Find x in right-angled triangle

[witte1234]

I need to find the x, and i wanna know how i should approach this kind of problem. Thanks for your time

Note: Please show the formula

 

[Dr.Peterson]

I need to find the x, and i wanna know how i should approach this kind of problem. Thanks for your time

Note: Please show the formula

The formula is the Pythagorean Theorem, [MATH]a^2 + b^2 = c^2[/MATH]. Put each of the three sides into that, and you'll have an equation you can solve for x.

 

[witte1234]

I cant really see how that would work because both sides a and b are unkown. I Think i would use sin or cos in someway, thanks for your reply

 

[Dr.Peterson]

I cant really see how that would work because both sides a and b are unkown. I Think i would use sin or cos in someway, thanks for your reply

Haven't you learned algebra? Replace a and b with expressions, and c with its value, and you'll have an equation you can SOLVE. Try it and see; don't give up without doing anything.

Trig will not help.

 

[Steven G]

(x)^2 + (2x)^2 = (10)^2. Now do as Dr Peterson suggested and try. For the record if you concluded that x = 3, then the other side will be 2*3 or 6. So just knowing the value for x will give you the values of what you called a and b.

 

[witte1234]

The exact question on my problem is: The ladder needs to be sat in a place so its high(2x) is two times how far it is pulled out(x)

I might be dumb, but can u show me the whole thing with an answer, because i can't figure this out. Thanks for your time

 

[Dr.Peterson]

The exact question on my problem is: The ladder needs to be sat in a place so its high(2x) is two times how far it is pulled out(x)

I might be dumb, but can u show me the whole thing with an answer, because i can't figure this out. Thanks for your time

Jomo gave you the equation!

Now we need to see where you need help in solving it. Expand to remove parentheses, combine like terms, and solve. It isn't as hard as you appear to expect.

 

[JeffM]

Well there is an ancient proof that says this problem cannot be solved exactly in the real world. So if this is a practical problem, you cannot get an exact decimal answer, and one (inefficient) way to solve your practical need is to experiment using a tape measure and chalk until you have the ladder arranged in a good enough way.

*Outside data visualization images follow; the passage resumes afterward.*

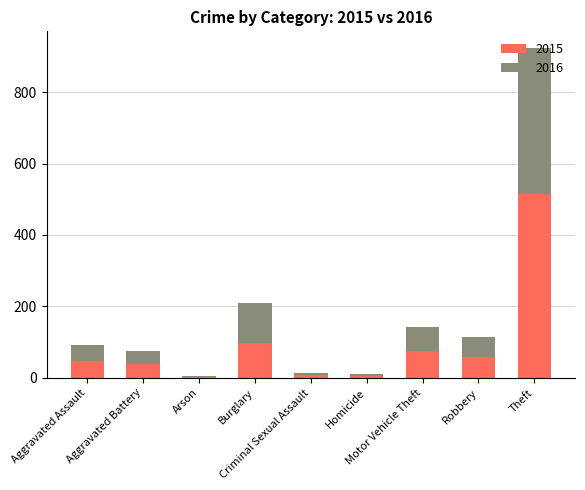

What is the sum of all 2015 values?

845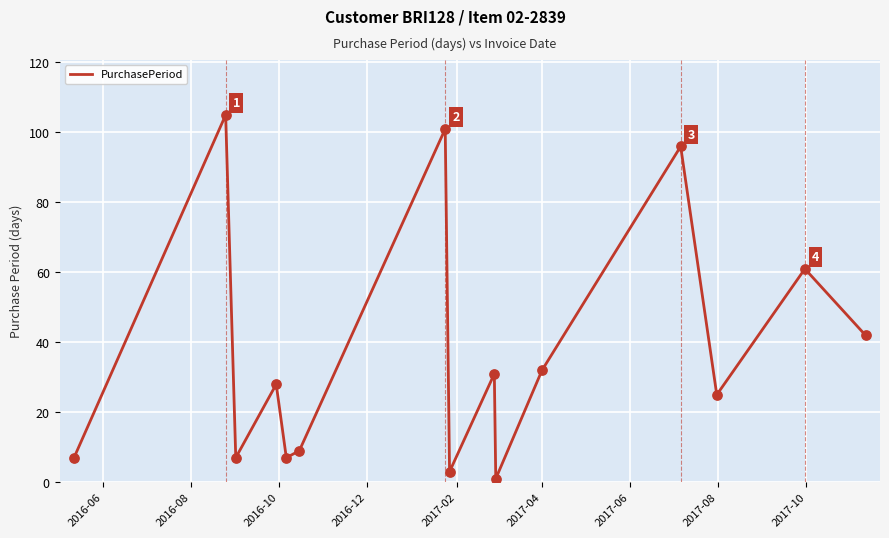

What is the difference between the maximum and minimum values?

104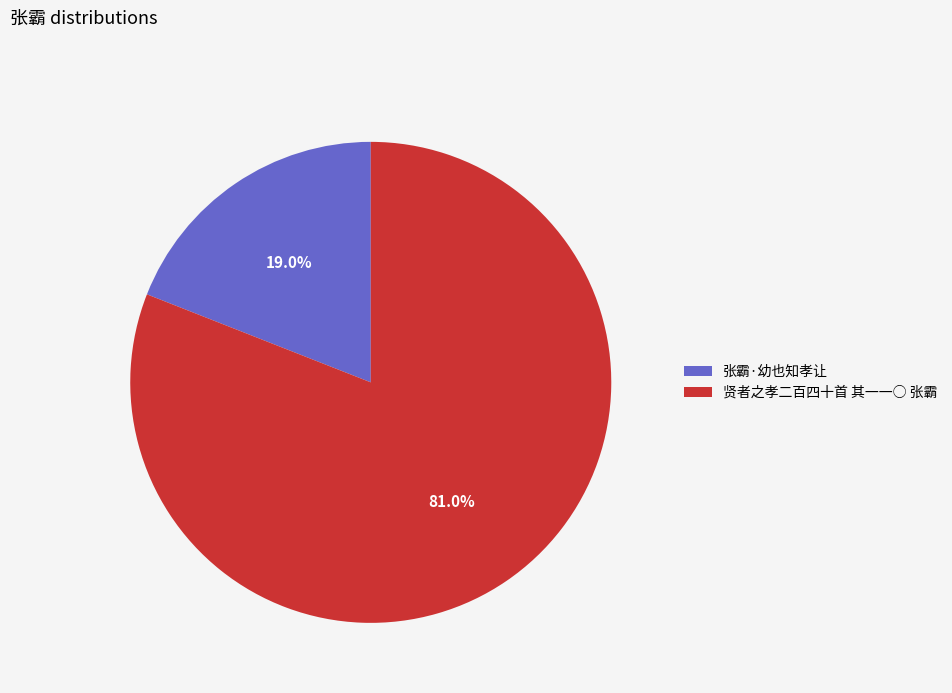

To the nearest percent, what is the difference between the largest and smallest slice percentages?

62%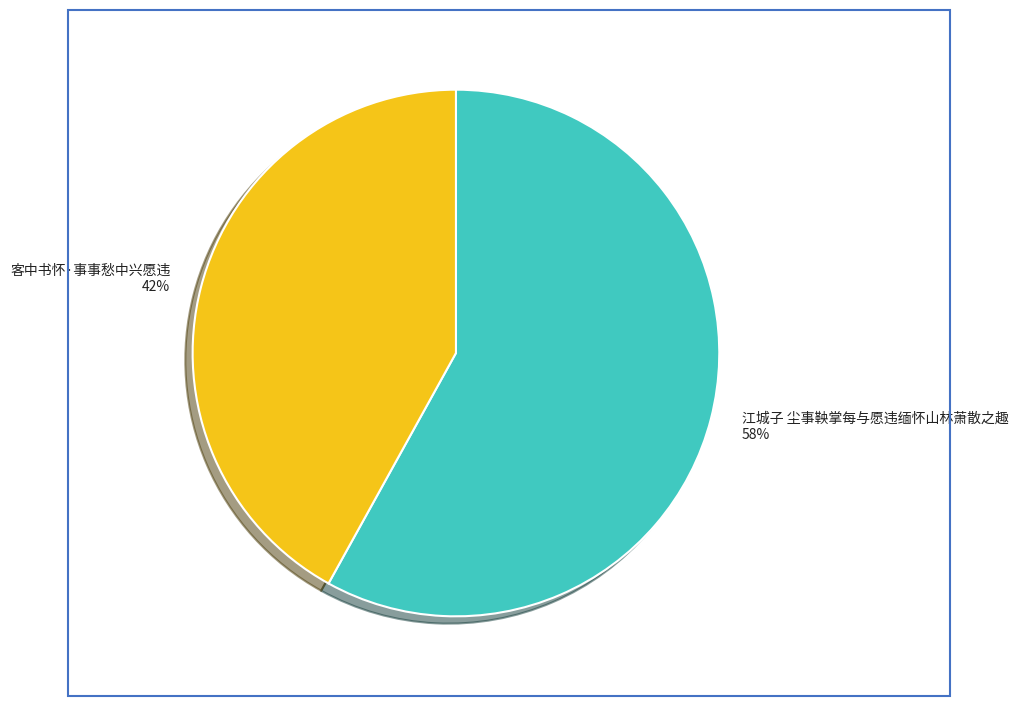

Which slice is the smallest?

客中书怀·事事愁中兴愿违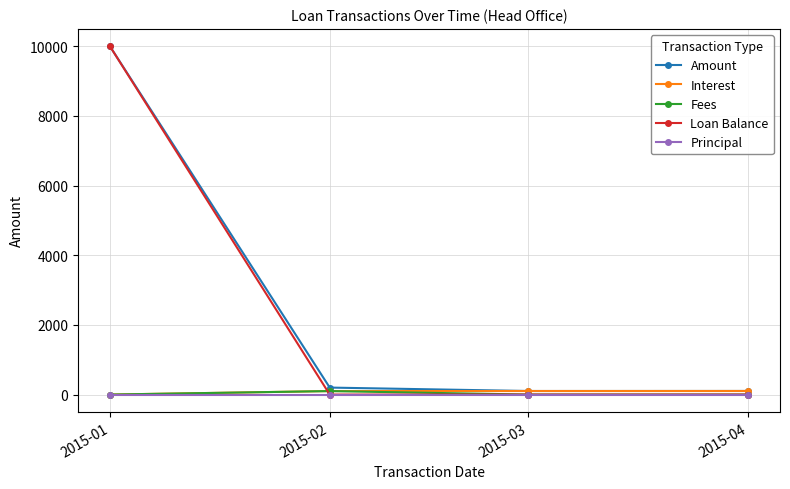

The value of Loan Balance at 2015-01 is 10000.0. True or false?

True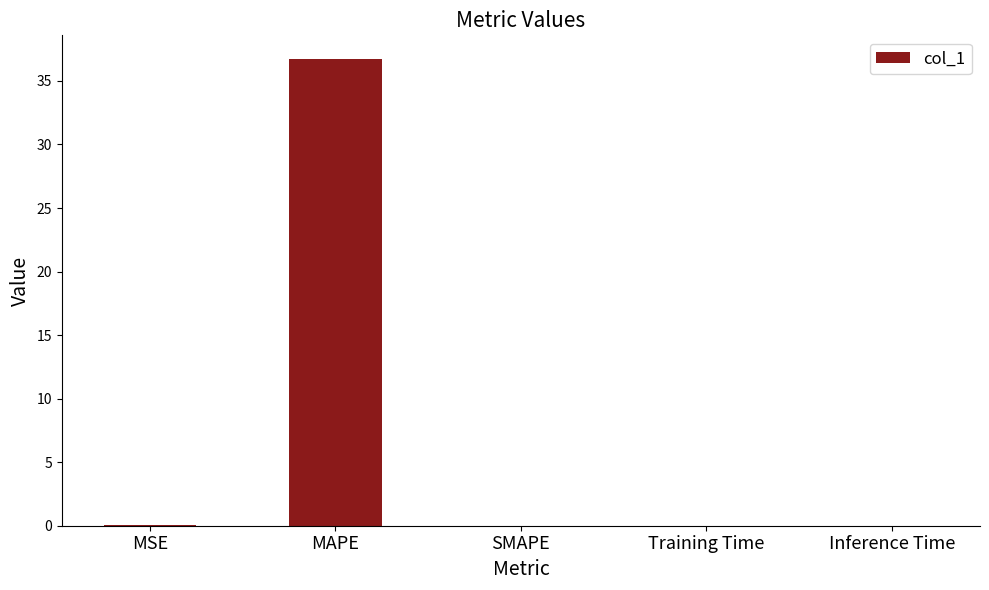

Between MAPE and Inference Time, which is larger?

MAPE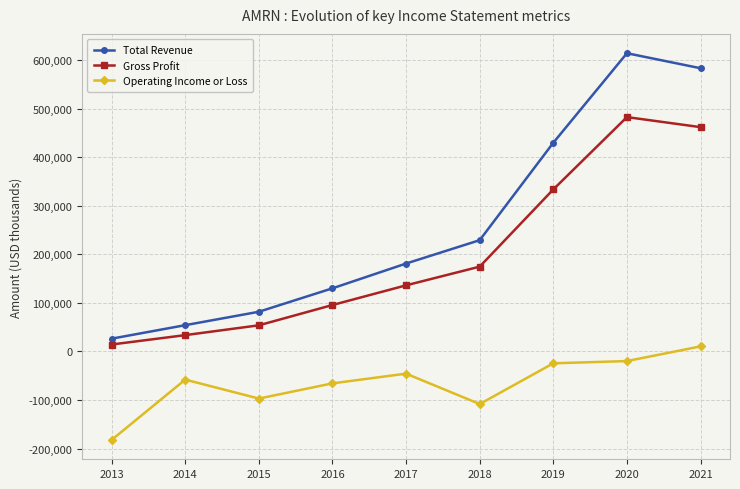

At which label does Operating Income or Loss first exceed -57900?

2017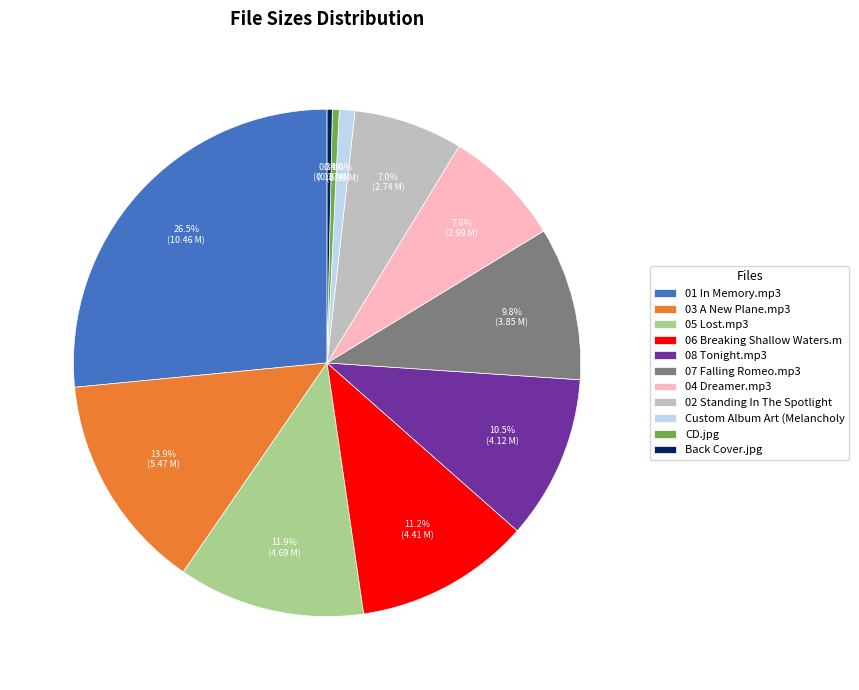

Does 02 Standing In The Spotlight account for over 50% of the chart?

No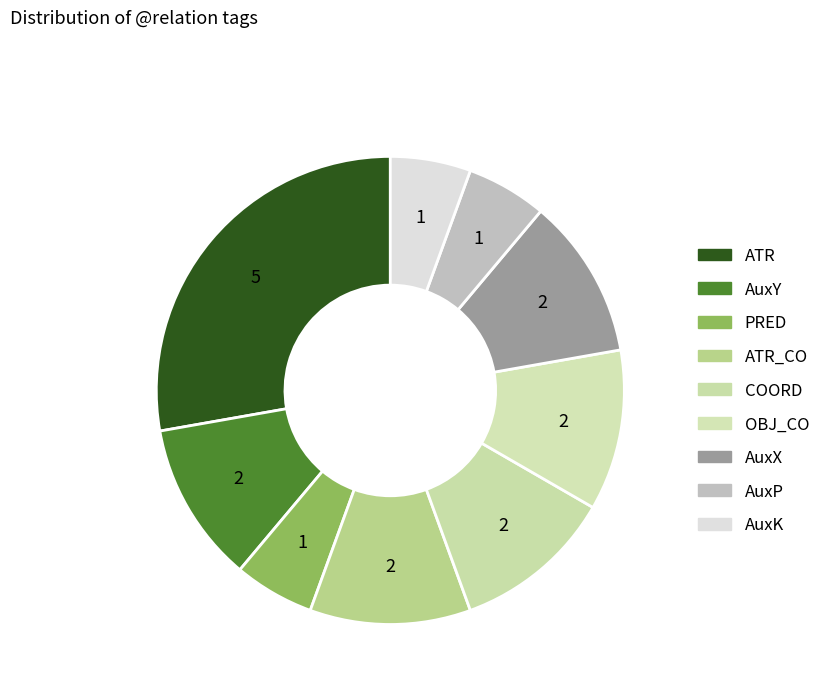

What is the largest slice in the pie chart?

ATR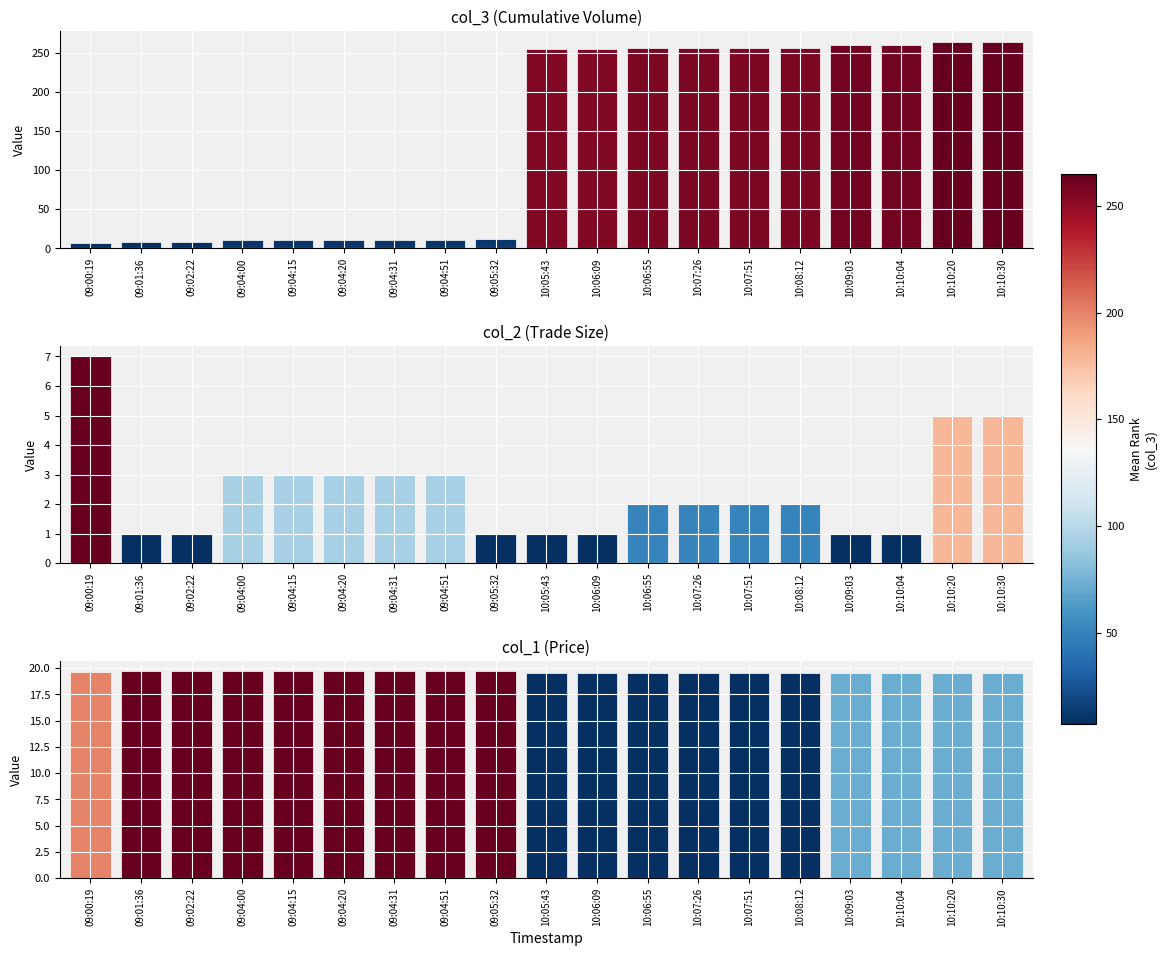

List the series in order of their peak value, lowest first.

col_2 (Trade Size), col_1 (Price), col_3 (Cumulative Volume)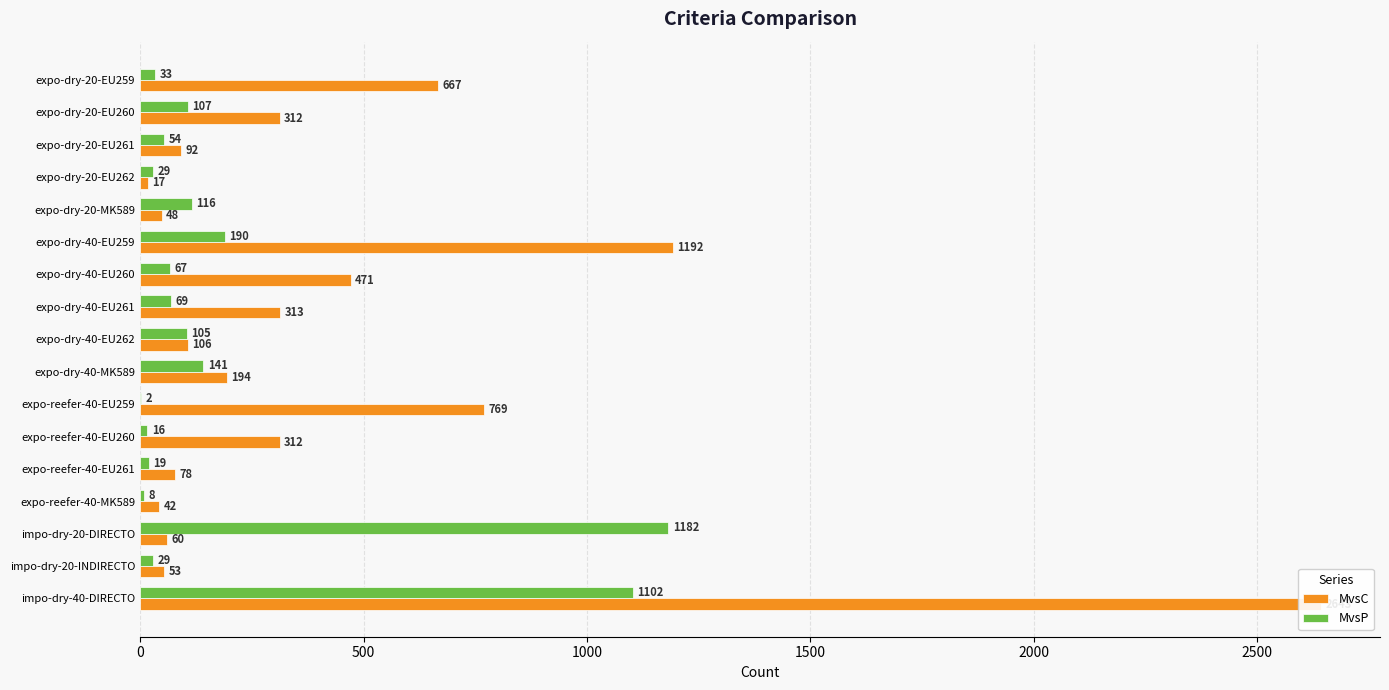

True or false: MvsC has a value of 137 at expo-reefer-40-EU261.

False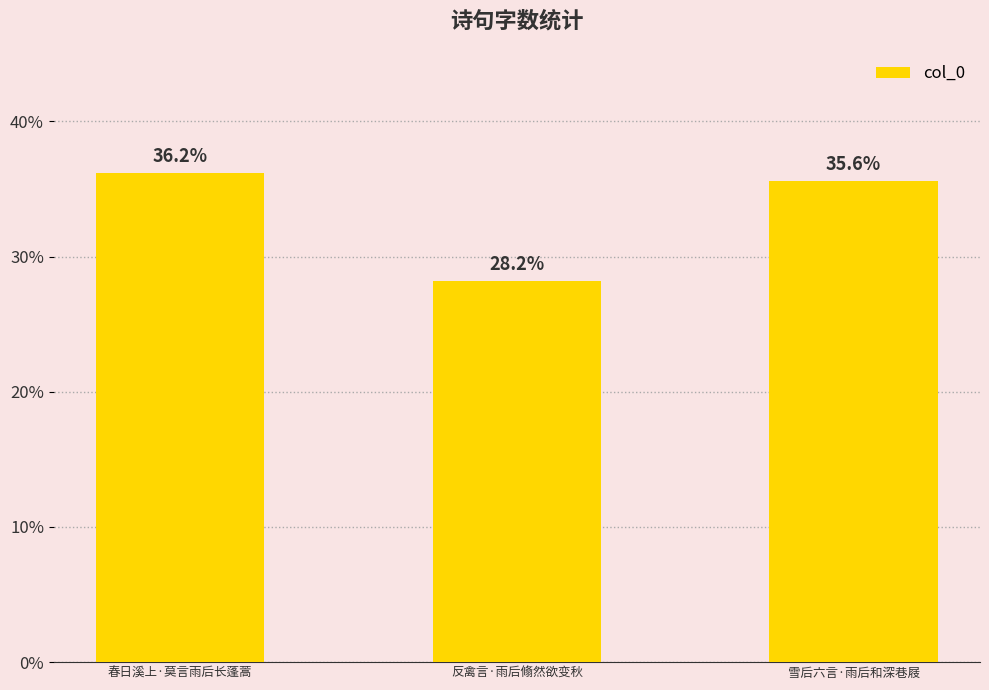

List the labels in order of value, largest first.

春日溪上·莫言雨后长蓬蒿, 雪后六言·雨后和深巷屐, 反禽言·雨后翛然欲变秋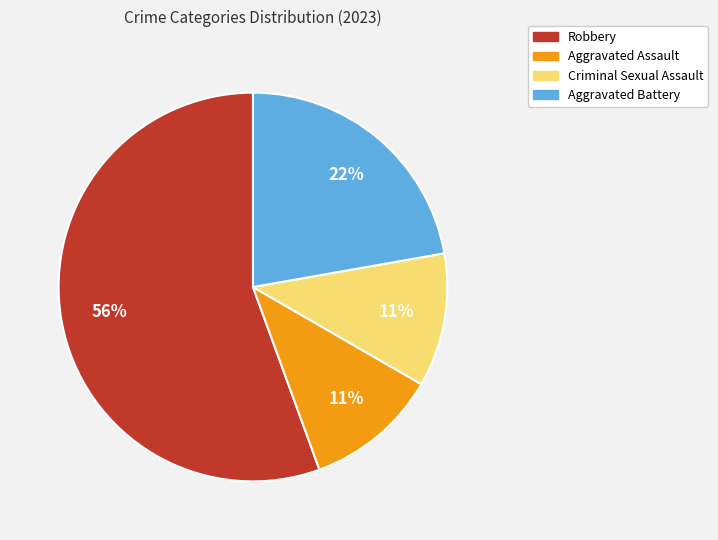

Is it true that Criminal Sexual Assault is 11% of the pie?

True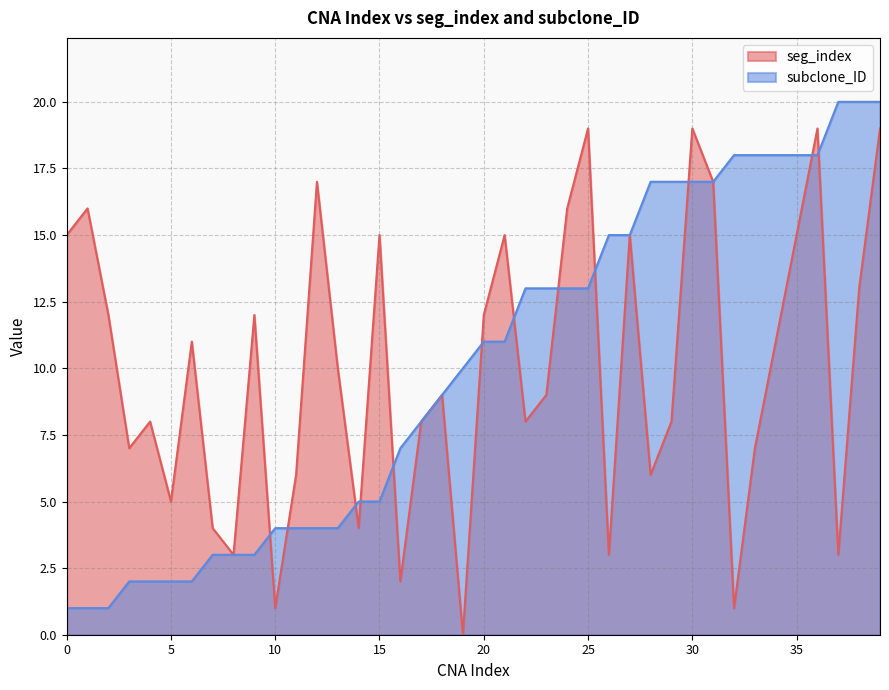

How many lines are shown in the chart?

2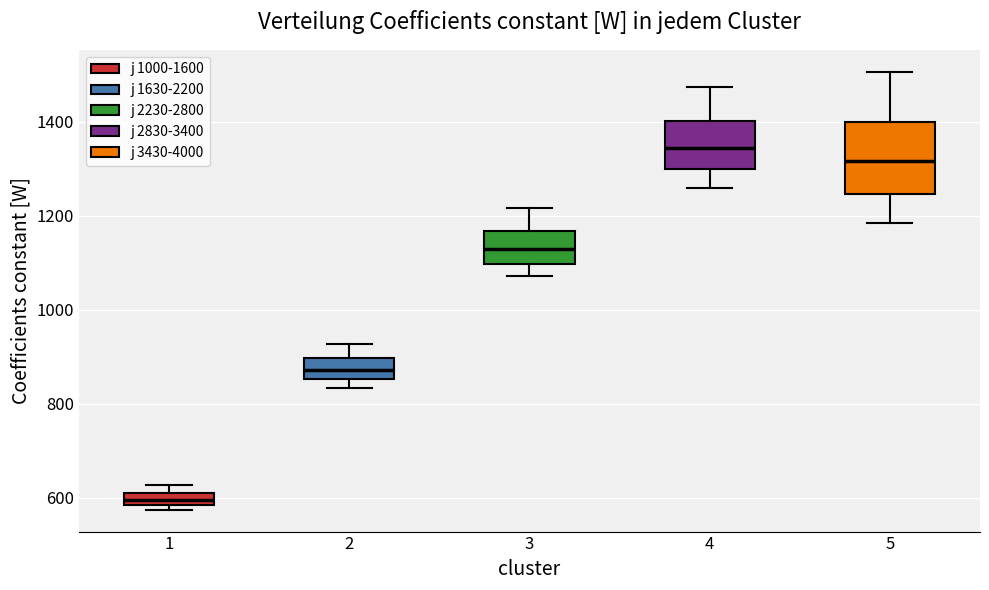

Which box has the lowest median line?

1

Of course, if this is a problem in a math class, what is wanted is is an exact answer, which can then be applied to practical problems without the need for experimentation.

[MATH]a^2 + b^2 = 10^2.[/MATH]
Hmm two unknowns requires two equations involving the unknowns. Do I know a relationship involving a and b????

 

[Mr. Bland]

I cant really see how that would work because both sides a and b are unkown.

Based on the picture, it seems that [MATH]a = x[/MATH] and [MATH]b = 2x[/MATH], so that would make the equation [MATH]x^2 + (2x)^2 = 10^2[/MATH]. You're in luck: there is only one variable!